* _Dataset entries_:
Start of Block
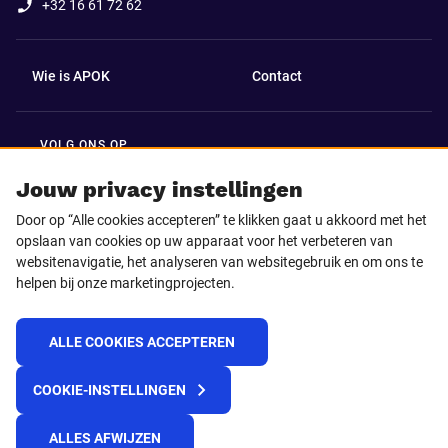
+32 16 61 72 62
Wie is APOK
Contact
VOLG ONS OP
Facebook
LinkedIn
Jouw privacy instellingen
Door op “Alle cookies accepteren” te klikken gaat u akkoord met het
Instagram
TikTok
opslaan van cookies op uw apparaat voor het verbeteren van
websitenavigatie, het analyseren van websitegebruik en om ons te
helpen bij onze marketingprojecten.
Youtube
ALLE COOKIES ACCEPTEREN
© 2025 APOK
COOKIE-INSTELLINGEN
Levervoorwaarden
Cookies
Privacyverklaring
Algemene voorwaarden
Klokkenluidersmelding
ALLES AFWIJZEN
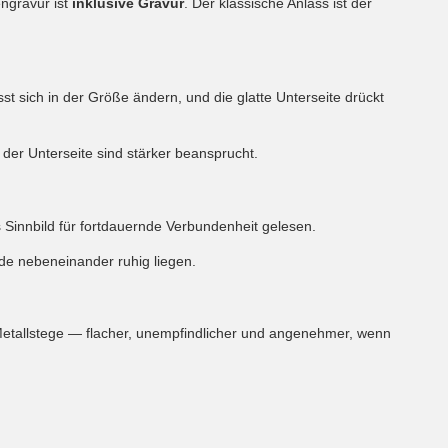
engravur ist
inklusive Gravur
. Der klassische Anlass ist der
ässt sich in der Größe ändern, und die glatte Unterseite drückt
 der Unterseite sind stärker beansprucht.
 Sinnbild für fortdauernde Verbundenheit gelesen.
ide nebeneinander ruhig liegen.
Metallstege — flacher, unempfindlicher und angenehmer, wenn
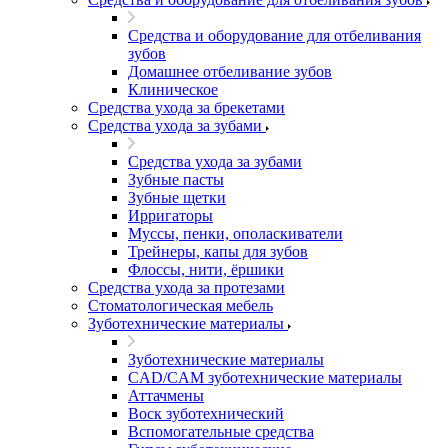
Средства и оборудование для отбеливания
зубов
Домашнее отбеливание зубов
Клиническое
Средства ухода за брекетами
Средства ухода за зубами
Средства ухода за зубами
Зубные пасты
Зубные щетки
Ирригаторы
Муссы, пенки, ополаскиватели
Трейнеры, капы для зубов
Флоссы, нити, ёршики
Средства ухода за протезами
Стоматологическая мебель
Зуботехнические материалы
Зуботехнические материалы
CAD/CAM зуботехнические материалы
Аттачмены
Воск зуботехнический
Вспомогательные средства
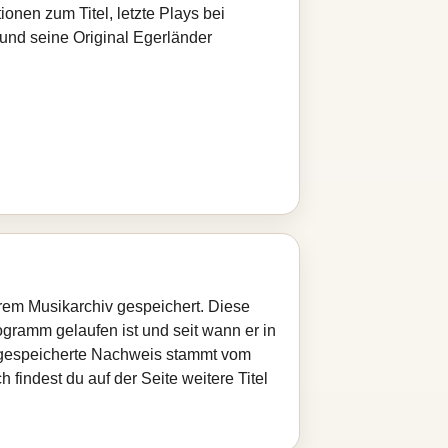
ionen zum Titel, letzte Plays bei
nd seine Original Egerländer
erem Musikarchiv gespeichert. Diese
ogramm gelaufen ist und seit wann er in
te gespeicherte Nachweis stammt vom
findest du auf der Seite weitere Titel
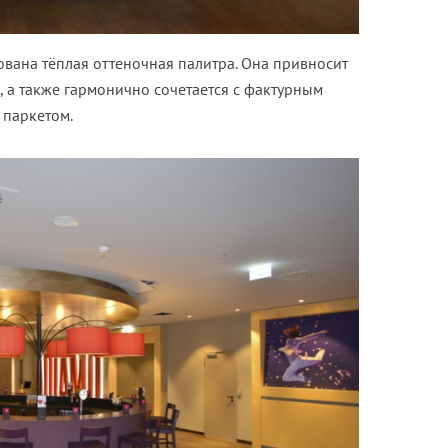
зована тёплая оттеночная палитра. Она привносит
, а также гармонично сочетается с фактурным
 паркетом.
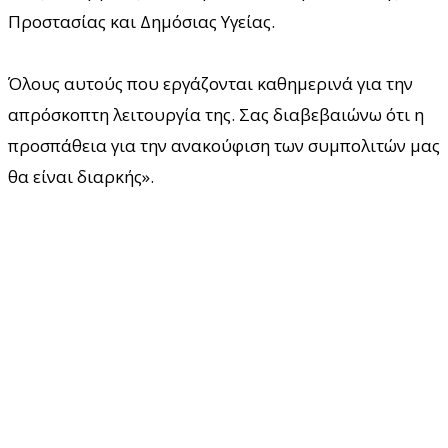
Προστασίας και Δημόσιας Υγείας.
Όλους αυτούς που εργάζονται καθημερινά για την
απρόσκοπτη λειτουργία της. Σας διαβεβαιώνω ότι η
προσπάθεια για την ανακούφιση των συμπολιτών μας
θα είναι διαρκής».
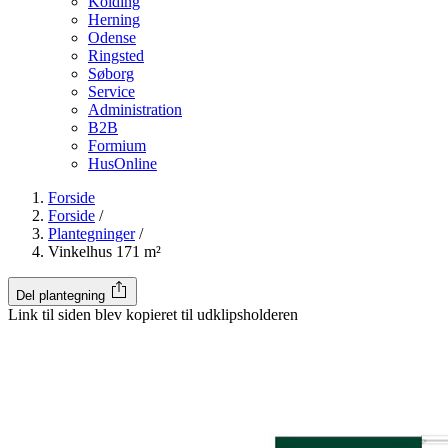
Kolding
Herning
Odense
Ringsted
Søborg
Service
Administration
B2B
Formium
HusOnline
Forside
Forside
/
Plantegninger
/
Vinkelhus 171 m²
Del plantegning
Link til siden blev kopieret til udklipsholderen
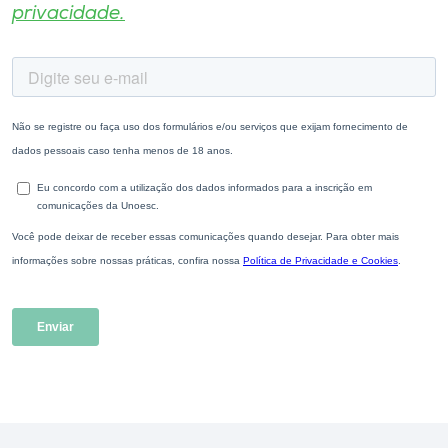
privacidade.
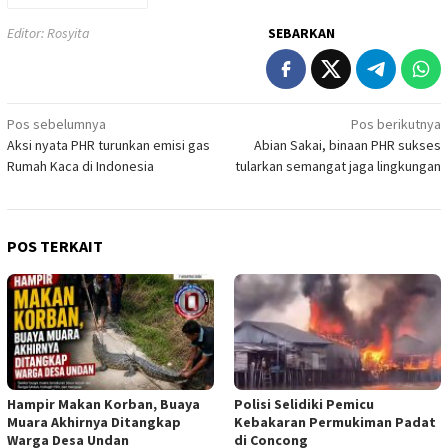
Editor: Rosyita
SEBARKAN
Navigasi
Pos sebelumnya
Pos berikutnya
Aksi nyata PHR turunkan emisi gas
Abian Sakai, binaan PHR sukses
pos
Rumah Kaca di Indonesia
tularkan semangat jaga lingkungan
POS TERKAIT
Hampir Makan Korban, Buaya
Polisi Selidiki Pemicu
Muara Akhirnya Ditangkap
Kebakaran Permukiman Padat
Warga Desa Undan
di Concong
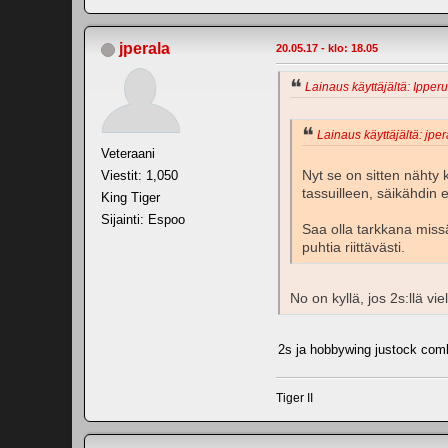
jperala
20.05.17 - klo: 18.05
Lainaus käyttäjältä: Ipperu
Lainaus käyttäjältä: jper
Veteraani
Nyt se on sitten nähty k
Viestit: 1,050
tassuilleen, säikähdin e
King Tiger
Sijainti: Espoo
Saa olla tarkkana miss
puhtia riittävästi.
No on kyllä, jos 2s:llä vi
2s ja hobbywing justock com
Tiger II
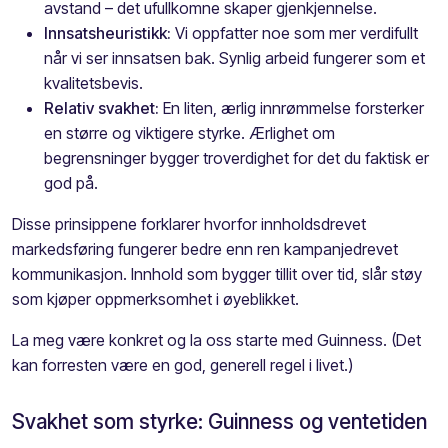
avstand – det ufullkomne skaper gjenkjennelse.
Innsatsheuristikk:
Vi oppfatter noe som mer verdifullt
når vi ser innsatsen bak. Synlig arbeid fungerer som et
kvalitetsbevis.
Relativ svakhet:
En liten, ærlig innrømmelse forsterker
en større og viktigere styrke. Ærlighet om
begrensninger bygger troverdighet for det du faktisk er
god på.
Disse prinsippene forklarer hvorfor innholdsdrevet
markedsføring fungerer bedre enn ren kampanjedrevet
kommunikasjon. Innhold som bygger tillit over tid, slår støy
som kjøper oppmerksomhet i øyeblikket.
La meg være konkret og la oss starte med Guinness. (Det
kan forresten være en god, generell regel i livet.)
Svakhet som styrke: Guinness og ventetiden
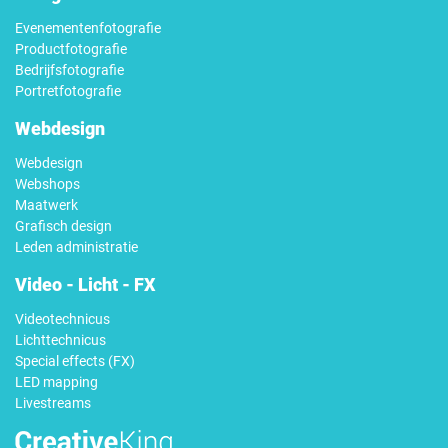
Evenementenfotografie
Productfotografie
Bedrijfsfotografie
Portretfotografie
Webdesign
Webdesign
Webshops
Maatwerk
Grafisch design
Leden administratie
Video - Licht - FX
Videotechnicus
Lichttechnicus
Special effects (FX)
LED mapping
Livestreams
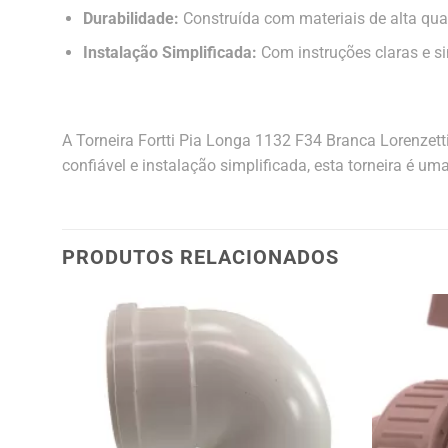
Durabilidade:
Construída com materiais de alta quali
Instalação Simplificada:
Com instruções claras e sim
A Torneira Fortti Pia Longa 1132 F34 Branca Lorenzet
confiável e instalação simplificada, esta torneira é um
PRODUTOS RELACIONADOS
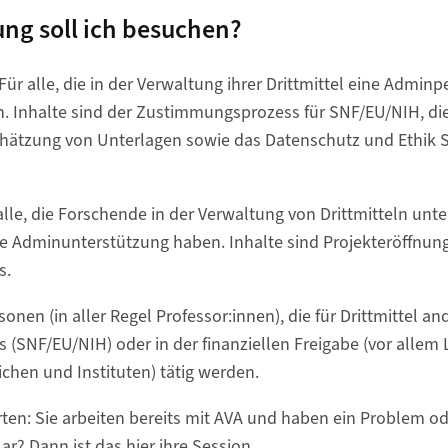
ng soll ich besuchen?
ür alle, die in der Verwaltung ihrer Drittmittel eine Adminp
. Inhalte sind der Zustimmungsprozess für SNF/EU/NIH, di
hätzung von Unterlagen sowie das Datenschutz und Ethik 
alle, die Forschende in der Verwaltung von Drittmitteln unte
ne Adminunterstützung haben. Inhalte sind Projekteröffnun
s.
sonen (in aller Regel Professor:innen), die für Drittmittel an
SNF/EU/NIH) oder in der finanziellen Freigabe (vor allem
hen und Instituten) tätig werden.
en: Sie arbeiten bereits mit AVA und haben ein Problem ode
r? Dann ist das hier ihre Session.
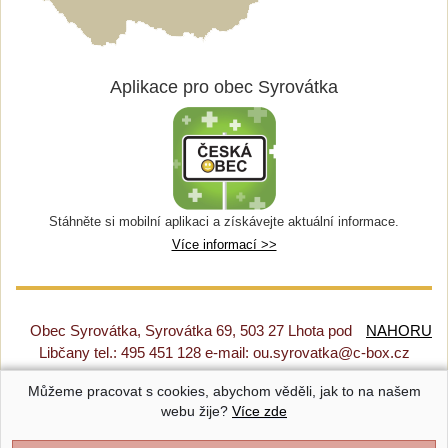
Aplikace pro obec Syrovátka
Stáhněte si mobilní aplikaci a získávejte aktuální informace.
Více informací >>
Obec Syrovátka, Syrovátka 69, 503 27 Lhota pod
NAHORU
Libčany tel.: 495 451 128 e-mail: ou.syrovatka@c-box.cz
Můžeme pracovat s cookies, abychom věděli, jak to na našem
Prohlášení o přístupnosti
|
Původní web
|
Nastavení cookies
webu žije?
Více zde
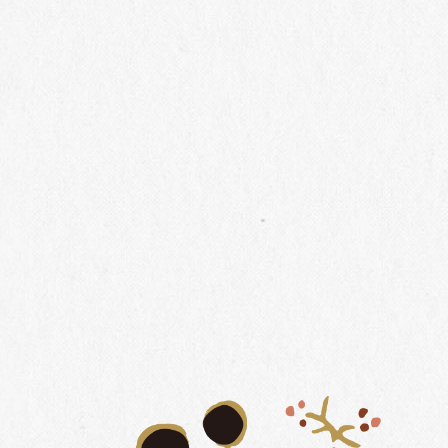
生ハム
※出展者様と提供内容は変更となる場合がございます
毎回ご好評をいただいているワインメーカーと椀子ワイ
ナリーを巡るショートツアーも開催予定です。
畑・醸造施設・樽庫を15~20分程度でコンパクトに回りま
す。（事前予約不要）
また、特別セミナーも開催いたします。（事前申込必
要）
椀子マルシェでは、環境に配慮した素材・トライタン樹
脂製の割れないグラスを貸し出しいたします。（お帰り
の際はご返却をお願いいたします）
割れないグラスは
2
階店舗でご購入も可能です。（500円
相当のグラスワインチケット付き）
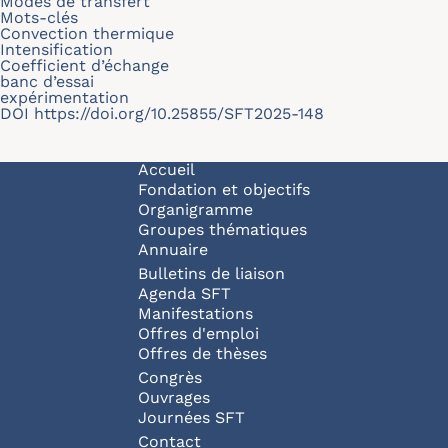
Modes de transfert
Mots-clés
Convection thermique
Intensification
Coefficient d’échange
banc d’essai
expérimentation
DOI
https://doi.org/10.25855/SFT2025-148
Navigation principale
Accueil
Fondation et objectifs
Organigramme
Groupes thématiques
Annuaire
Bulletins de liaison
Agenda SFT
Manifestations
Offres d'emploi
Offres de thèses
Congrès
Ouvrages
Journées SFT
Pied de page
Contact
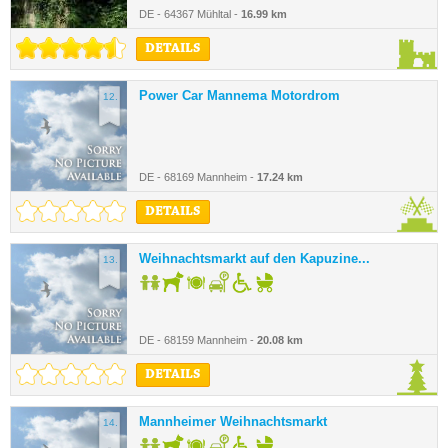
DE - 64367 Mühltal -
16.99 km
DETAILS
Power Car Mannema Motordrom
12.
DE - 68169 Mannheim -
17.24 km
DETAILS
Weihnachtsmarkt auf den Kapuzine...
13.
DE - 68159 Mannheim -
20.08 km
DETAILS
Mannheimer Weihnachtsmarkt
14.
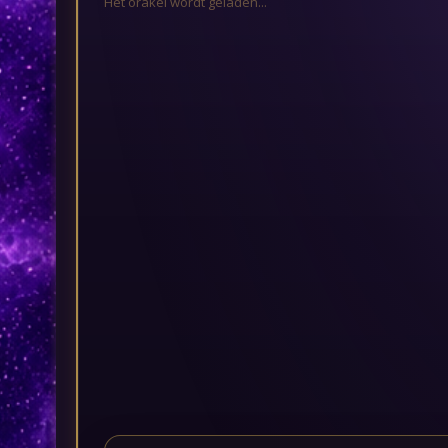
Het orakel wordt geladen...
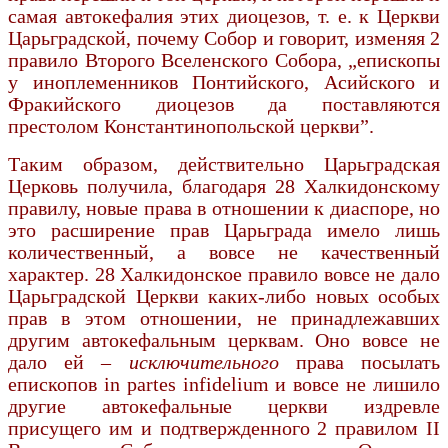
самая автокефалия этих диоцезов, т. е. к Церкви
Царьградской, почему Собор и говорит, изменяя 2
правило Второго Вселенского Собора, „епископы
у иноплеменников Понтийского, Асийского и
Фра­кийского диоцезов да поставляются
престолом Константинопольской церкви”.
Таким образом, действительно Царьградская
Церковь получила, благодаря 28 Халкидонскому
правилу, новые права в отношении к диаспоре, но
это расширение прав Царьграда имело лишь
количественный, а вовсе не качественный
характер. 28 Халкидонское правило вовсе не дало
Царьград­ской Церкви каких-либо новых особых
прав в этом отношении, не принадлежавших
другим автокефальным церквам. Оно вовсе не
дало ей –
исключительного
права посылать
епископов іn partes infidelium и вовсе не лишило
другие автокефальные церкви издревле
присущего им и подтвержденного 2 правилом II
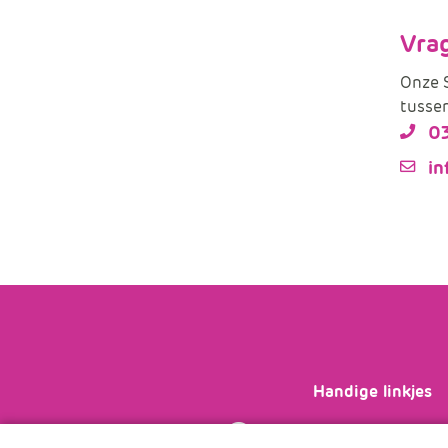
Vra
Onze S
tussen
0
in
Handige linkjes
Bekijk je
licenties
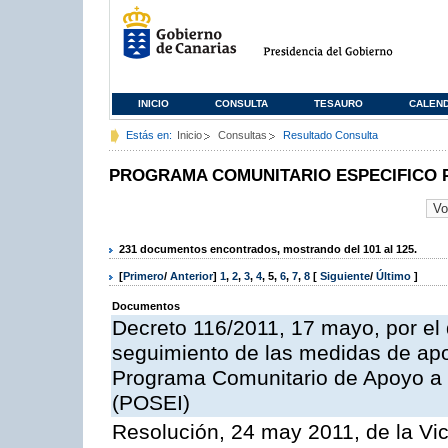
INICIO
CONSULTA
TESAURO
CALEN
Estás en:
Inicio
Consultas
Resultado Consulta
PROGRAMA COMUNITARIO ESPECIFICO 
231 documentos encontrados, mostrando del 101 al 125.
[
Primero
/
Anterior
]
1
,
2
,
3
,
4
,
5
,
6
,
7
,
8
[
Siguiente
/
Último
]
Documentos
Decreto 116/2011, 17 mayo, por el
seguimiento de las medidas de apoy
Programa Comunitario de Apoyo a 
(POSEI)
Resolución, 24 may 2011, de la Vic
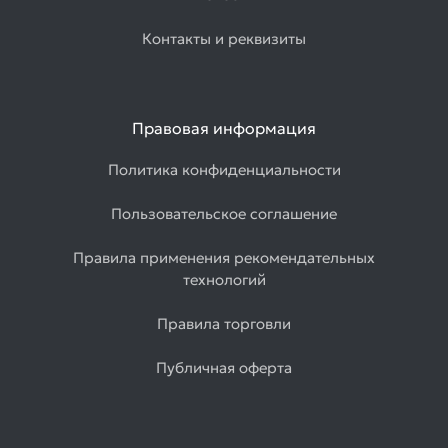
Контакты и реквизиты
Правовая информация
Политика конфиденциальности
Пользовательское соглашение
Правила применения рекомендательных
технологий
Правила торговли
Публичная оферта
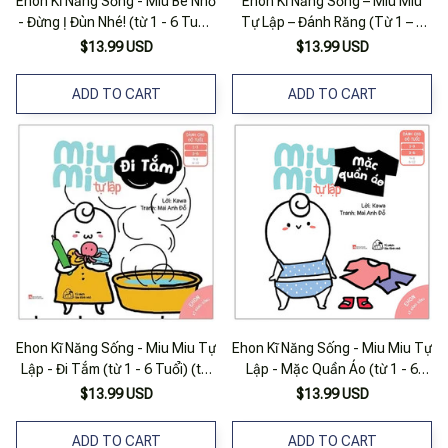
Ehon Kĩ Năng Sống - Miu Bé Nhỏ
Ehon Kĩ Năng Sống – Miu Miu
- Đừng Ị Đùn Nhé! (từ 1 - 6 Tuổi)
Tự Lập – Đánh Răng (Từ 1 – 6
- Tái Bản
Tuổi) (Tái Bản)
$13.99 USD
$13.99 USD
ADD TO CART
ADD TO CART
Ehon Kĩ Năng Sống - Miu Miu Tự
Ehon Kĩ Năng Sống - Miu Miu Tự
Lập - Đi Tắm (từ 1 - 6 Tuổi) (tái
Lập - Mặc Quần Áo (từ 1 - 6
Bản)
Tuổi) (tái Bản)
$13.99 USD
$13.99 USD
ADD TO CART
ADD TO CART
End of Block
* _EXERCISE OBJECTIVE_:
In the entries, take the stretch that opens with the line containing "Evenementenfotografie" and closes with the line containing "Livestreams". Rewrite only those lines with "Webdesign" changed to "Webontwikkeling" and everything else left as it is.

* _ANSWER TO THIS EXERCISE_:
Evenementenfotografie
Productfotografie
Bedrijfsfotografie
Portretfotografie
Webontwikkeling
Webontwikkeling
Webshops
Maatwerk
Grafisch design
Leden administratie
Video - Licht - FX
Videotechnicus
Lichttechnicus
Special effects (FX)
LED mapping
Livestreams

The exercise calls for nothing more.